Re: [RESEND PATCH v3 0/7] Improve scheduler scalability for fast path

From: Subhra Mazumdar
Date: Tue Jul 02 2019 - 23:54:41 EST



On 7/2/19 1:54 AM, Patrick Bellasi wrote:
Wondering if searching and preempting needs will ever be conflicting?
I guess the winning point is that we don't commit behaviors to
userspace, but just abstract concepts which are turned into biases.

I don't see conflicts right now: if you are latency tolerant that
means you can spend more time to try finding a better CPU (e.g. we can
use the energy model to compare multiple CPUs) _and/or_ give the
current task a better chance to complete by delaying its preemption.
OK

Otherwise sounds like a good direction to me.
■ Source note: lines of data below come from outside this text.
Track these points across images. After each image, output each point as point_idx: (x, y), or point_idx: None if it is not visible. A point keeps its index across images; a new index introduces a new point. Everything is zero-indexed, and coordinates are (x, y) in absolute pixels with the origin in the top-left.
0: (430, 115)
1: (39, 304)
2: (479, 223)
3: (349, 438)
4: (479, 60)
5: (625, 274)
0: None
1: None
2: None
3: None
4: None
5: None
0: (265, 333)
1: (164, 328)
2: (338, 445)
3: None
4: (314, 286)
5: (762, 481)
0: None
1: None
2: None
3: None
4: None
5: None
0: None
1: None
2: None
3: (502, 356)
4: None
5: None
For the searching aspect, can
we map latency nice values to the % of cores we search in select_idle_cpu?
Thus the search cost can be controlled by latency nice value.
I guess that's worth a try, only caveat I see is that it's turning the
bias into something very platform specific. Meaning, the same
latency-nice value on different machines can have very different
results.

Would not be better to try finding a more platform independent mapping?

Maybe something time bounded, e.g. the higher the latency-nice the more
time we can spend looking for CPUs?
The issue I see is suppose we have a range of latency-nice values, then it
should cover the entire range of search (one core to all cores). As Peter
said some workloads will want to search the LLC fully. If we have absolute
time, the map of latency-nice values range to them will be arbitrary. If
you have something in mind let me know, may be I am thinking differently.

But the issue is if more latency tolerant workloads set to less
search, we still need some mechanism to achieve good spread of
threads.
I don't get this example: why more latency tolerant workloads should
require less search?
I guess I got the definition of "latency tolerant" backwards.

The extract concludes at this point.